What’s scary about this case is that the Judge just let them wiretap 400k people for which they don’t have warrants for.
As a bonus, I would hope that there are two or three characters in each key that are ‘misprinted’ ^_~
The proper response...
to the court’s claiming that it was the right of the government to acquire the information regardless of whether the system had been setup to make it difficult would be to then point out that it is also the PUBLIC’S right to acquire the information about the decisions made in it’s courts and therefore the court’s own argument precludes them from issuing a gag order on the matter.
Why are we even honoring the premise, let alone the argument
We embolden the liberties taken against the Constitutional protection accorded our privacy through years of sacrifice by even discussing the “merits” of such requests. The request had no merit and the judge should be ashamed of a ruling that makes such inroads into personal privacy. These are not his/her opinions that should be written up but the law and how the request is either valid or not valid. Comparing the request submitted to a phone company ROI as opposed to the scattershot request for all traffic traversing a wire is ridiculous and shows how incapably the judges have been prepared to listen to these cases. Uninformed jurists are notoriously easy to sway especially by the doom and gloom the prosecutors cast before them.

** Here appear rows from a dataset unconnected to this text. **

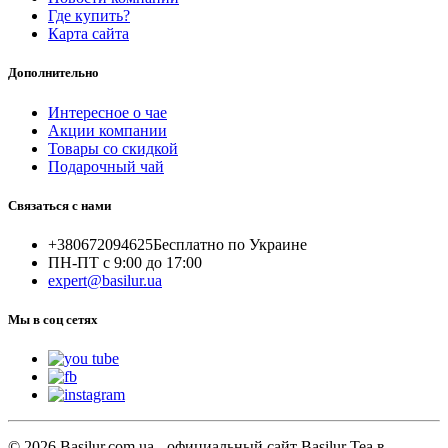
Где купить?
Карта сайта
Дополнительно
Интересное о чае
Акции компании
Товары со скидкой
Подарочный чай
Связаться с нами
+380672094625
Бесплатно по Украине
ПН-ПТ с 9:00 до 17:00
expert@basilur.ua
Мы в соц сетях
© 2026 Basilur.com.ua - официальный сайт Basilur Tea в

A pity that our liberties are being taken away piecemeal by judges and prosecutors paid for with our own taxes. Who stands for our liberty if the folks we pay taxes to are all on the other side of this constitutional debate ??
Judge is absolutely wrong and exceeded his/her mandate
One need only look at New Mexico Mark’s arguments and understand how the records in this instance span political and jurisdictional boundaries to understand the danger this ruling puts all future US dealings(individual or otherwise) to foreign government seizure. Lavabits probably saved them from having to find out what it would feel like for China making a parallel “finding” in the case of some company under its territorial jurisdiction(Hong Kong) to hand over ssl keys because of 1 suspicious money transfer and being able to henceforth read all communications say from dissidents or activists. There are things I understand them needing access to and then there is the other stuff that I just don’t think they think through regarding precedent, both in the US and internationally.